Hi William, Ha ha! Thanks for pointing that out. I’m not related to any ISP at all, so this is something new. I understand, PeeringDB is just a basic guideline and ISPs put their own information about their traffic ratios. I’m interested to know whether ISPs check their own accumulated traffic and then set their own outbound:inbound traffic ratios threshold to declare themselves as Heavy Outbound/ Inbound or Balanced. Or, is there some kind of rough understanding among networking community to treat certain ratios as Heavy/ Mostly Inbound/ Outbound.
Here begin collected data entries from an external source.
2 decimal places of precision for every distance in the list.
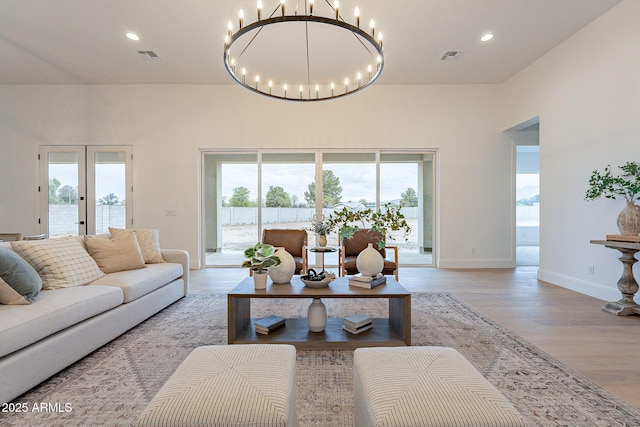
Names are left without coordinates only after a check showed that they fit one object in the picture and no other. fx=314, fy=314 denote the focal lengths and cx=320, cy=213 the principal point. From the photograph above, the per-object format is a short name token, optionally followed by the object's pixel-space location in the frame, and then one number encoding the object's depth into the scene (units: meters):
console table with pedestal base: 3.17
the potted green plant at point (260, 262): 2.50
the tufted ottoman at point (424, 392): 1.01
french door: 5.79
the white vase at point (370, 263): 2.63
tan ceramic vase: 3.15
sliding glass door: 5.99
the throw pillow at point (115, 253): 3.09
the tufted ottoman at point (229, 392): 1.03
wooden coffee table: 2.36
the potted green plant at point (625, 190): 3.16
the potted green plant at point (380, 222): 2.70
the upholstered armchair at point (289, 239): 4.73
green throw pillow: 2.01
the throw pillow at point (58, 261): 2.46
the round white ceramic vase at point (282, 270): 2.64
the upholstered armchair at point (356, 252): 3.95
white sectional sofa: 1.72
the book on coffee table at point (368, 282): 2.53
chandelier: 4.02
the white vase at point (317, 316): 2.58
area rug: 1.64
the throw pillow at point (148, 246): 3.61
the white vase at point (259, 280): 2.50
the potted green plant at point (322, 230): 4.30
Thank you. - Prasun Regards, Prasun Kanti Dey Ph.D. Candidate, Dept of Electrical and Computer Engineering, University of Central Florida web: https://prasunkantidey.github.io/portfolio/
On Jun 19, 2019, at 2:14 PM, William Herrin <bill@herrin.us> wrote:
On Wed, Jun 19, 2019 at 9:50 AM Prasun Dey <prasun@nevada.unr.edu <mailto:prasun@nevada.unr.edu>> wrote:
I’m a Ph.D. candidate from University of Central Florida. I have a query, I hope you can help me with it or at least point me to the right direction. I’ve seen from PeeringDB that every ISP reveals its traffic ratio as Heavy/ Mostly Inbound or Balanced or Heavy/ Mostly Outbound. I’m wondering if there is any specific ratio numbers for them. In Norton’s Internet Peering Playbook or some other literary work, they mention the outbound:inbound traffic ratio as 1:1.2 to up to 1:3 for Balanced. But, I couldn’t find the other values.
Hi Prasun,
Ratio only masquerades as a technical term. It's whatever it takes to convince the other guy to set up settlement-free peering and you'll tweak your routing adjusting reality to match. The information in peeringdb is just a rough guide to help you figure out who to talk to as you try to adjust your traffic profile so that you can go after the big fish as "balanced."